▶ [Stored data entries]:
BEGIN

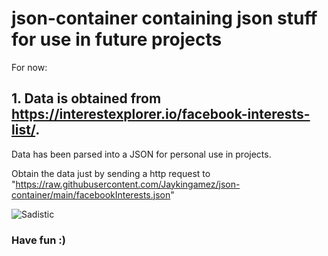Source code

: # json-container containing json stuff for use in future projects

For now: 

## 1. Data is obtained from https://interestexplorer.io/facebook-interests-list/.

Data has been parsed into a JSON for personal use in projects. 

Obtain the data just by sending a http request to "https://raw.githubusercontent.com/Jaykingamez/json-container/main/facebookInterests.json"

![Sadistic](https://c.tenor.com/q3jKf1-WAy4AAAAC/blend-s-sadist.gif)

### Have fun :)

END

▶ [What is expected]:
Your answer must be the lines from the one containing "in future projects" through the last line of the entries, copied exactly, with no other lines.

▶ [Answer space]:
: # json-container containing json stuff for use in future projects

For now: 

## 1. Data is obtained from https://interestexplorer.io/facebook-interests-list/.

Data has been parsed into a JSON for personal use in projects. 

Obtain the data just by sending a http request to "https://raw.githubusercontent.com/Jaykingamez/json-container/main/facebookInterests.json"

![Sadistic](https://c.tenor.com/q3jKf1-WAy4AAAAC/blend-s-sadist.gif)

### Have fun :)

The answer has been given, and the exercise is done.